The Gallery at West Yorkshire Print Workshop is proud to announce our new exhibition featuring the work of David Hockney considered to be one of the most influential British artists of the 20th century. David was born in Bradford in 1937, his reputation as a skilled painter, draughtsman, printmaker, photographer and set designer made him one of Britain’s most celebrated artists. Our exhibition focuses on his skills as an artist and printmaker.
The exhibition provides the perfect opportunity to purchase the work of David Hockney, a number of signed and unsigned works will be available. Prices range from £350 to £2500.
Black Cat Leaping – David Hockney. 1969
The solo exhibition focuses on Hockney’s passion and skill as a printmaker. It features 31 individual etchings that were drawn directly onto copper plates by Hockney between May and November 1969 to illustrate Grimms’ Fairytales.

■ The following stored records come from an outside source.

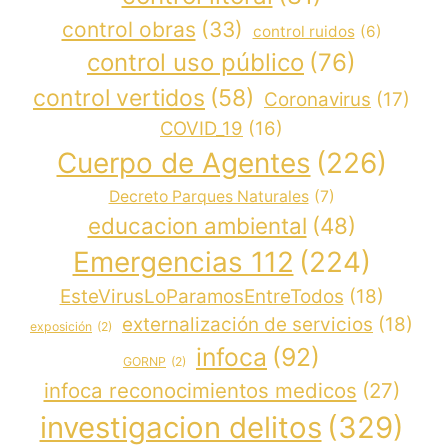
control obras
(33)
control ruidos
(6)
control uso público
(76)
control vertidos
(58)
Coronavirus
(17)
COVID_19
(16)
Cuerpo de Agentes
(226)
Decreto Parques Naturales
(7)
educacion ambiental
(48)
Emergencias 112
(224)
EsteVirusLoParamosEntreTodos
(18)
externalización de servicios
(18)
exposición
(2)
infoca
(92)
GORNP
(2)
infoca reconocimientos medicos
(27)
investigacion delitos
(329)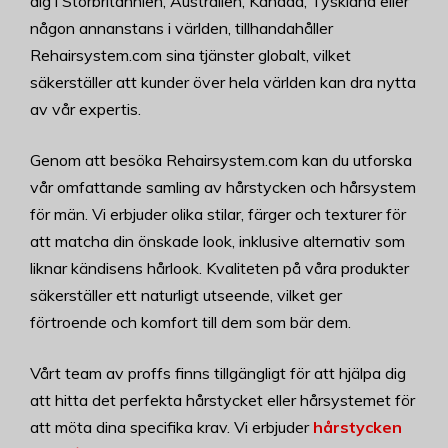
dig i Storbritannien, Australien, Kanada, Tyskland eller
någon annanstans i världen, tillhandahåller
Rehairsystem.com sina tjänster globalt, vilket
säkerställer att kunder över hela världen kan dra nytta
av vår expertis.
Genom att besöka Rehairsystem.com kan du utforska
vår omfattande samling av hårstycken och hårsystem
för män. Vi erbjuder olika stilar, färger och texturer för
att matcha din önskade look, inklusive alternativ som
liknar kändisens hårlook. Kvaliteten på våra produkter
säkerställer ett naturligt utseende, vilket ger
förtroende och komfort till dem som bär dem.
Vårt team av proffs finns tillgängligt för att hjälpa dig
att hitta det perfekta hårstycket eller hårsystemet för
att möta dina specifika krav. Vi erbjuder
hårstycken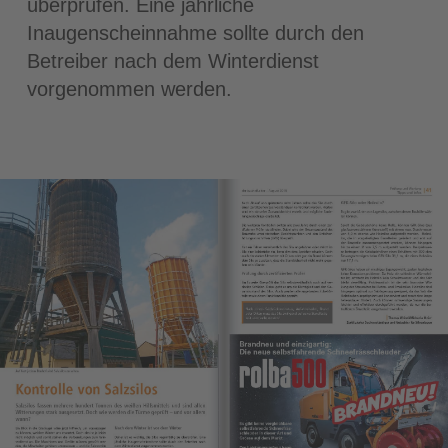
überprüfen. Eine jährliche
Inaugenscheinnahme sollte durch den
Betreiber nach dem Winterdienst
vorgenommen werden.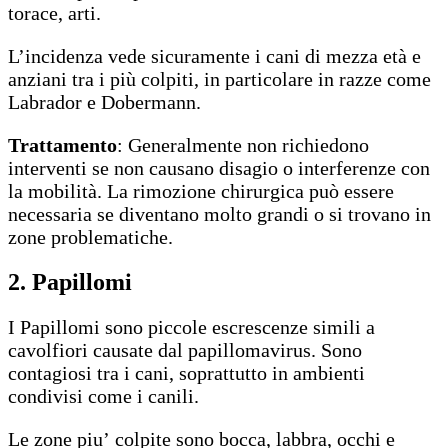
torace, arti.
L’incidenza vede sicuramente i cani di mezza età e
anziani tra i più colpiti, in particolare in razze come
Labrador e Dobermann.
Trattamento
: Generalmente non richiedono
interventi se non causano disagio o interferenze con
la mobilità. La rimozione chirurgica può essere
necessaria se diventano molto grandi o si trovano in
zone problematiche.
2. Papillomi
I Papillomi sono piccole escrescenze simili a
cavolfiori causate dal papillomavirus. Sono
contagiosi tra i cani, soprattutto in ambienti
condivisi come i canili.
Le zone piu’ colpite sono bocca, labbra, occhi e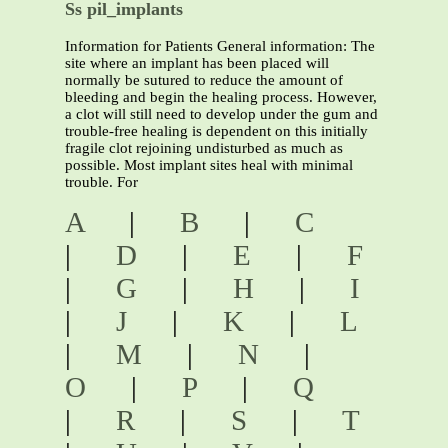
Ss pil_implants
Information for Patients General information: The
site where an implant has been placed will
normally be sutured to reduce the amount of
bleeding and begin the healing process. However,
a clot will still need to develop under the gum and
trouble-free healing is dependent on this initially
fragile clot rejoining undisturbed as much as
possible. Most implant sites heal with minimal
trouble. For
A
|
B
|
C
|
D
|
E
|
F
|
G
|
H
|
I
|
J
|
K
|
L
|
M
|
N
|
O
|
P
|
Q
|
R
|
S
|
T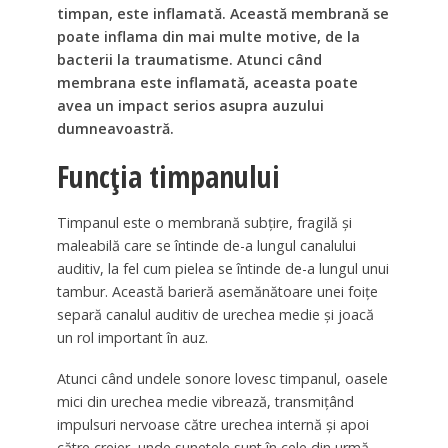
timpan, este inflamată. Această membrană se
poate inflama din mai multe motive, de la
bacterii la traumatisme. Atunci când
membrana este inflamată, aceasta poate
avea un impact serios asupra auzului
dumneavoastră.
Funcția timpanului
Timpanul este o membrană subțire, fragilă și
maleabilă care se întinde de-a lungul canalului
auditiv, la fel cum pielea se întinde de-a lungul unui
tambur. Această barieră asemănătoare unei foițe
separă canalul auditiv de urechea medie și joacă
un rol important în auz.
Atunci când undele sonore lovesc timpanul, oasele
mici din urechea medie vibrează, transmițând
impulsuri nervoase către urechea internă și apoi
către creier, unde sunetele sunt în cele din urmă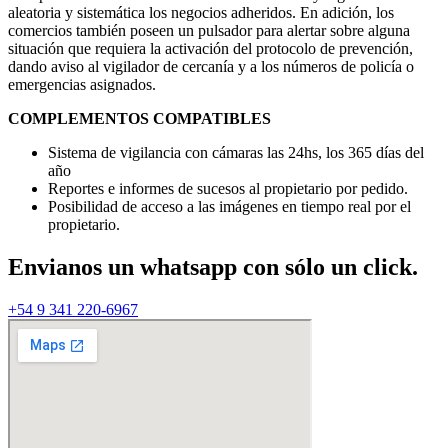
aleatoria y sistemática los negocios adheridos. En adición, los
comercios también poseen un pulsador para alertar sobre alguna
situación que requiera la activación del protocolo de prevención,
dando aviso al vigilador de cercanía y a los números de policía o
emergencias asignados.
COMPLEMENTOS COMPATIBLES
Sistema de vigilancia con cámaras las 24hs, los 365 días del
año
Reportes e informes de sucesos al propietario por pedido.
Posibilidad de acceso a las imágenes en tiempo real por el
propietario.
Envianos un
whatsapp
con sólo un click.
+54 9 341 220-6967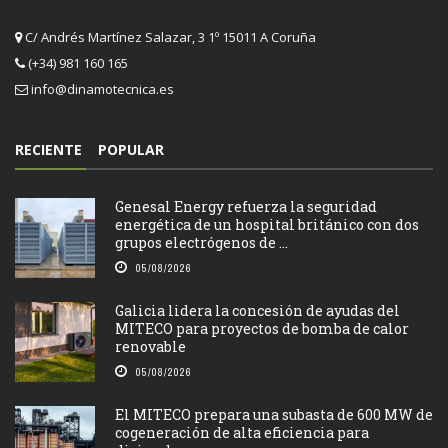
C/ Andrés Martínez Salazar, 3 1º 15011 A Coruña
(+34) 981 160 165
info@dinamotecnica.es
RECIENTE
POPULAR
Genesal Energy refuerza la seguridad
energética de un hospital británico con dos
grupos electrógenos de ...
05/08/2026
Galicia lidera la concesión de ayudas del
MITECO para proyectos de bomba de calor
renovable
05/08/2026
El MITECO prepara una subasta de 600 MW de
cogeneración de alta eficiencia para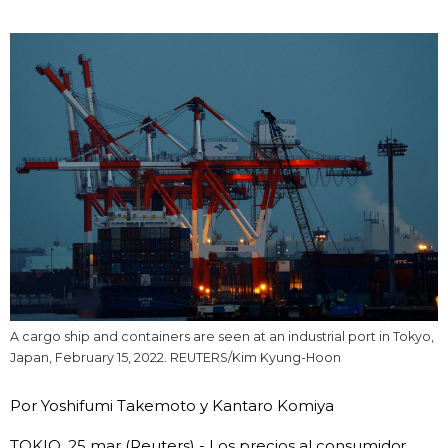
Vida
Guía de Japón
Vídeos e imágenes
En profundidad
Más
Noticias
official SNS
A cargo ship and containers are seen at an industrial port in Tokyo,
Japan, February 15, 2022. REUTERS/Kim Kyung-Hoon
Datos de Japón
Por Yoshifumi Takemoto y Kantaro Komiya
Fragmentos de Japón
TOKIO, 25 mar (Reuters) - Los precios al consumidor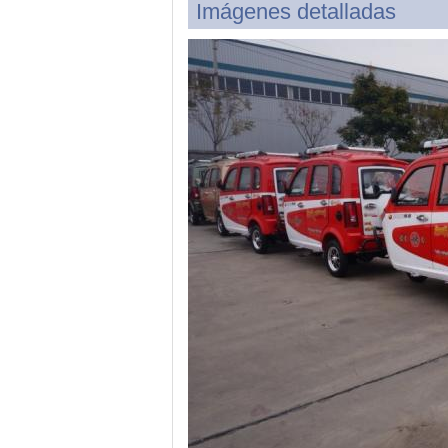
Imágenes detalladas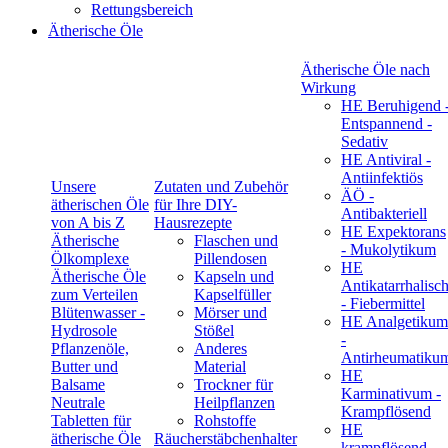
Rettungsbereich
Ätherische Öle
Ätherische Öle nach
Wirkung
HE Beruhigend 
Entspannend -
Sedativ
HE Antiviral -
Antiinfektiös
Unsere
Zutaten und Zubehör
ÄÖ -
ätherischen Öle
für Ihre DIY-
Antibakteriell
von A bis Z
Hausrezepte
HE Expektorans
Ätherische
Flaschen und
- Mukolytikum
Ölkomplexe
Pillendosen
HE
Ätherische Öle
Kapseln und
Antikatarrhalisc
zum Verteilen
Kapselfüller
- Fiebermittel
Blütenwasser -
Mörser und
HE Analgetikum
Hydrosole
Stößel
-
Pflanzenöle,
Anderes
Antirheumatiku
Butter und
Material
HE
Balsame
Trockner für
Karminativum -
Neutrale
Heilpflanzen
Krampflösend
Tabletten für
Rohstoffe
HE
ätherische Öle
Räucherstäbchenhalter
krampflösend -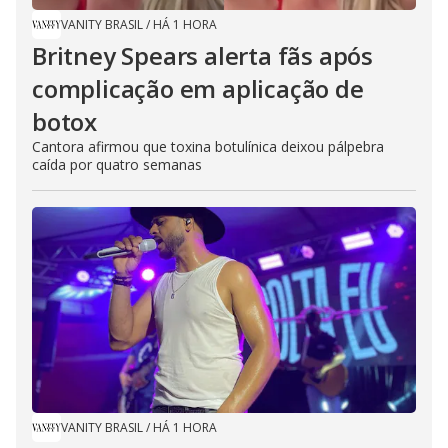
VANITY BRASIL
/
HÁ 1 HORA
Britney Spears alerta fãs após
complicação em aplicação de
botox
Cantora afirmou que toxina botulínica deixou pálpebra
caída por quatro semanas
VANITY BRASIL
/
HÁ 1 HORA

Hockney chose six from the 220 stories collected by the Brothers Grimm, selecting those which challenged his imagination to give visual form to the oddities of narrative and supernatural elements in them. He was intrigued by the psychological strangeness of the tales, the relationships and motivations of the characters, and many of his interpretations are almost arbitrarily personal in approach. He relishes the themes of greed and ambition, the metamorphoses and the surmounting of obstacles, just as tackling the illustrations is a challenge to the artist. As always in his work, Hockney makes extensive use of the art of the past, and there are direct allusions to Uccello, Carpaccio, Leonard, Brueghel and Magritte. He sees this as a natural method, revitalising an artistic heritage in terms of the legacy of folklore, using ‘what the story suggests visually’.
The Sexton Disguised as a Ghost. David Hockney. 1969
Etching proved an ideal medium to convey the clarity and directness of the stories andHockney’s technical mastery is shown at its best in the virtuoso handling of line and texture. He is fascinated by the possibilities of intaglio and delights in manipulating burin, aquatint, soft-ground and hatching to give a great wealth of textures. He uses a wide range, from pure line through to a deeply bitten aquatint, from a formal crosshatched background to the illusionistic graining of a wooden floor.
The Pot Boiling, David Hockney. 1969
These prints bear all the characteristic qualities of David Hockney’s art – a strong interest in story telling and the interaction of human emotions, the fascination of conveying the supernatural and the psychological in visual terms, and the delight in exploring new ranges of technique with which to set down his perceptions.